Direct focus – outward and clear. When we use indirect focus we can be moving more towards acting – it takes us into the territory – if I’m not looking directly at something, what I am I looking at? It’s a question. With martial arts work it’s about open focus, direct focus, as it should be. We’re using the awareness we’re developing in this training even if were using indirect focus – I still have this 360 degrees awareness.’

Phillip Zarrilli correcting the lion pose from Kalaripayyattu

Phillip Zarrilli correcting the lion pose from Kalaripayyattu


Zarrilli talked of ‘Told by the Wind’ – a 53 minute performance when he acts with Jo Shapland and for much of the time he his back to audience and his co-actor. The Llanarth Group. Extract on vimeo:  http://vimeo.com/20741448  They never look at each other all the time they are on stage together – the full 53 minutes.
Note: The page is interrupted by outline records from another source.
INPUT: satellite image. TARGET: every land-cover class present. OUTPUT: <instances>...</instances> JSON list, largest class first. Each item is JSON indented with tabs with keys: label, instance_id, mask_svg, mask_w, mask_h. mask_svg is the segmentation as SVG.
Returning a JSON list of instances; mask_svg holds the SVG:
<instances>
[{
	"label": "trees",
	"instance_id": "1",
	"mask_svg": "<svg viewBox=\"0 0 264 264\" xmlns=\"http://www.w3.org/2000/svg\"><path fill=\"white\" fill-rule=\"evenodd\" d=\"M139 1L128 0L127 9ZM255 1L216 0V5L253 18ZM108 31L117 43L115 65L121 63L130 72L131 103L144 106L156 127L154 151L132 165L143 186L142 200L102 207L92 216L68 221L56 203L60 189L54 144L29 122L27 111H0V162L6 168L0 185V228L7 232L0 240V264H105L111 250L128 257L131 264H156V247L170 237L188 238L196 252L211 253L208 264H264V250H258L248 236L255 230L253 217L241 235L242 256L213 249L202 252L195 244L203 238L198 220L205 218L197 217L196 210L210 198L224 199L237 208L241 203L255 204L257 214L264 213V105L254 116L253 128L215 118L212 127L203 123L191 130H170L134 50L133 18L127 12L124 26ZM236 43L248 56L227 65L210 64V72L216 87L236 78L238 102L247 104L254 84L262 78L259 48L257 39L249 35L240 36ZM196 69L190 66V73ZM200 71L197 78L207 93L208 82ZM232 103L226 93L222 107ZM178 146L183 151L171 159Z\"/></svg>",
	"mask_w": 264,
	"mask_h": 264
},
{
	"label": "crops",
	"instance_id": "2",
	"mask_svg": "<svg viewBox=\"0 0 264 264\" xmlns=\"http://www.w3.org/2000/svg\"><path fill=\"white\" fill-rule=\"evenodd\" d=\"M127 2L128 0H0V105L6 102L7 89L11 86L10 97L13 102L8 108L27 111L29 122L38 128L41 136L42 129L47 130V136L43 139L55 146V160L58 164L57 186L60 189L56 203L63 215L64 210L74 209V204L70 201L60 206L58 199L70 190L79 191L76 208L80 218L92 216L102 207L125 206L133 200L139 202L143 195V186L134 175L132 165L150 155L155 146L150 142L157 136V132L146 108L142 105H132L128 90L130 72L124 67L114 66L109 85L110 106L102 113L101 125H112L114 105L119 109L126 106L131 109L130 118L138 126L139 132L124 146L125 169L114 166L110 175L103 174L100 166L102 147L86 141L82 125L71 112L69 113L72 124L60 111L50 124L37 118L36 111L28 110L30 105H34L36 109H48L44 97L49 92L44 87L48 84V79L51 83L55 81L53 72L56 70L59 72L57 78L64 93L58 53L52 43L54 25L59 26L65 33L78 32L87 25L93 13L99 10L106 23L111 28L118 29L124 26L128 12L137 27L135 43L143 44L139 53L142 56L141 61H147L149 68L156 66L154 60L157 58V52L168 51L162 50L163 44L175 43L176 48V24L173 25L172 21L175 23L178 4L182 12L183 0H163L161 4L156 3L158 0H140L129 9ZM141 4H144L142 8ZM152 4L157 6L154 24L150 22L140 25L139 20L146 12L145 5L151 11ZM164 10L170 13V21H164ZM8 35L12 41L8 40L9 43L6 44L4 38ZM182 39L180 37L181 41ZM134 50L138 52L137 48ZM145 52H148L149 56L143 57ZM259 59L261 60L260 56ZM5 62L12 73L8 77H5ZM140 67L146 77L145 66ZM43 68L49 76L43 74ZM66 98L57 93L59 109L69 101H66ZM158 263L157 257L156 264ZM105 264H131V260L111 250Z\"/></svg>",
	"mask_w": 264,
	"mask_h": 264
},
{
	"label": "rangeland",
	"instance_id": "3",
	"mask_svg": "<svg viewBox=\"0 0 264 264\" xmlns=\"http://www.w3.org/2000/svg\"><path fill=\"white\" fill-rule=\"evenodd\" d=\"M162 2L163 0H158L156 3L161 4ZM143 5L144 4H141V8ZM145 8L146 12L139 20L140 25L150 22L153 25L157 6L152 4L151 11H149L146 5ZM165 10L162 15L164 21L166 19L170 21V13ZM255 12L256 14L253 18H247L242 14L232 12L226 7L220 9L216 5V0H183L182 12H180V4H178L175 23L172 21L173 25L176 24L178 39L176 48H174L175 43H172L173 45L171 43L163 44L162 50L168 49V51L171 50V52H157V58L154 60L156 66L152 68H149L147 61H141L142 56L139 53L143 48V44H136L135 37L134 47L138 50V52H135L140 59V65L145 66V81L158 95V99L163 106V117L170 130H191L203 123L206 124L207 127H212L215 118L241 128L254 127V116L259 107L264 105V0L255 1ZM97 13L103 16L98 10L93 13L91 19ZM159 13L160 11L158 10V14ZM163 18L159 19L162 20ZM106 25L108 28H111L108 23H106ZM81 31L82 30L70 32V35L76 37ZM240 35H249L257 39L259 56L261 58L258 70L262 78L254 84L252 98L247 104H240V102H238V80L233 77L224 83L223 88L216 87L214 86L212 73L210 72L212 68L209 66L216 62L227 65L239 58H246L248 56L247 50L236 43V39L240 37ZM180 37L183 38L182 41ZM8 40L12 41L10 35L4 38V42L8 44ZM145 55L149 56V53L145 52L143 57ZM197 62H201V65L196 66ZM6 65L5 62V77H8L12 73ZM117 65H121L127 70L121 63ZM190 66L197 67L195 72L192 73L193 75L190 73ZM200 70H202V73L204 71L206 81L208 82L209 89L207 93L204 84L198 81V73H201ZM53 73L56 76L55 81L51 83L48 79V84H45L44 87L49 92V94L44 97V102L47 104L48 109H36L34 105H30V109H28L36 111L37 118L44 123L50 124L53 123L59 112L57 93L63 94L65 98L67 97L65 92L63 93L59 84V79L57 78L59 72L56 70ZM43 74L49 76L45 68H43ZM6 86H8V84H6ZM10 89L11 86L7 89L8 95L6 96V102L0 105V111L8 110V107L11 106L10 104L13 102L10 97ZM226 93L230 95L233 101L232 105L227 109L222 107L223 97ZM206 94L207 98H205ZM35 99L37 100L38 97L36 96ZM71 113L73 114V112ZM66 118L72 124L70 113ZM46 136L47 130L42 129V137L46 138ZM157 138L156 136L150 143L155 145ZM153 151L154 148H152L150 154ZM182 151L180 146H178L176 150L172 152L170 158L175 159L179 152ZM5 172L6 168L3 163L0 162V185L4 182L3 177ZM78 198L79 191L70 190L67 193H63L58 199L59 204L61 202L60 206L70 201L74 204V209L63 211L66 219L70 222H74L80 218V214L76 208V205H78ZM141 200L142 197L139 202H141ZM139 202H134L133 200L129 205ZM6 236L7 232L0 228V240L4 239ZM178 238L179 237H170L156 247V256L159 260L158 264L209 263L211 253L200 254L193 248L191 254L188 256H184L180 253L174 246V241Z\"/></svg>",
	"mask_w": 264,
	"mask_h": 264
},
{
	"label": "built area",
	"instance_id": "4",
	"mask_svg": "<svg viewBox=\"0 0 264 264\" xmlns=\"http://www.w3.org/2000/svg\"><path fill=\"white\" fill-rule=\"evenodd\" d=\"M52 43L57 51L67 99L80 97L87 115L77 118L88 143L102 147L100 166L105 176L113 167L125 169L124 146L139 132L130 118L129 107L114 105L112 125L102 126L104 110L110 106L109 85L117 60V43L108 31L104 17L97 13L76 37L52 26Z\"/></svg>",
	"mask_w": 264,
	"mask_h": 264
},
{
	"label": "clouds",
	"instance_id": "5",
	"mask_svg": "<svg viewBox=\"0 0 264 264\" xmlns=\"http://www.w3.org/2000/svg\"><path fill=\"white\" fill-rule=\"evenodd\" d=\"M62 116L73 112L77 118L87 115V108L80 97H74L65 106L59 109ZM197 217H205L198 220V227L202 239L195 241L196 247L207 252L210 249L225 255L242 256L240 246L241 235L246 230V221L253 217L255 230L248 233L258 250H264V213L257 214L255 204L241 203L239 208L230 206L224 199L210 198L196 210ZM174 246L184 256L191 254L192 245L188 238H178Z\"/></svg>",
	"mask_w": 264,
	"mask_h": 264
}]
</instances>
He would often have his back to the other performer, but he had to know where she was the whole time – they both were using a lot of indirect focus – and opening their auditory awareness.

Basic principle is to get people to be simple. In his experience the people who choose to do this work finds it useful, for very different purposes. ‘Today we’re working with so many varied ways of making performance, this provides a baseline for inhabiting, being inside.’

The 9 Fridas trailer and information:


Shinto shrines and performance workshops

Shinto shrine

Shinto shrine

There is a Shinto shrine across the road from the capsule apartments where we stay in Tokyo – ancient stone statues of local deities all pocked and weather-worn, topped with cherry red hats and bibs. Fresh flowers, fruit, and an opened plastic bottle of water adorns the altar and the bell clangs often as people pay respects as they pass.

Another Shinto shrine is on the single track road winding through the individual homes and a housing complex near to Babylon Theatre Tokyo, where we work. Each day walking to the theatre is a reminder of how close the ancient, spiritual and sacred is to the surface of this fast, digitalised, ostensibly modern life.

For the past three days Phillip Zarrilli of The Llanarth Group has been leading a workshop in his approach to actor training with Ami theatre, our hosts, and students from Sophia University. It is part of the cultural exchange supported by Daiwa and Wales Arts International between the two companies: we present ‘Told by the Wind’ later this week and then Okamura Yojiro of Ami Theatre will share some of his company’s process with us.

Phillip Zarrilli and Okamura Yojiro, Babylon theatre Tokyo.

Phillip Zarrilli and Okamura Yojiro, Babylon theatre Tokyo.

Zarrilli uses South and East Asian martial arts and yoga to train actors, starting the workshops with breathing exercises focussing on initiation, process, and completion.

The first non-Indian to be honoured with master status in Kalarippayattu, the martial art of Kerala, Zarrilli claims good martial arts practitioners and actors are similar, in having 360 degrees awareness and a sense of everyone in the room. He quotes a Malayalam folk term about the practice: ‘the body becomes all eyes,’  which goes some way to explaining why he uses the training with actors to start initiating this awareness.

His work is all about activation, awareness, the active imagination, and focus – and one of the first of many parallels between West and East approaches to performance appears: he quotes Zeami, the fourteenth century co-creator of Noh Theatre, encouraging the students to take the opportunity to get inside their bodies through the work and not just in their heads. Such training and body awareness allows respite from the ‘squirrel-like minds’ – busy, busy – of the young actor; a wonderful energy, but totally unfocused and a mess. Okamura San listens quietly to the translation, smiles at the mention of Zeami, then nods his head.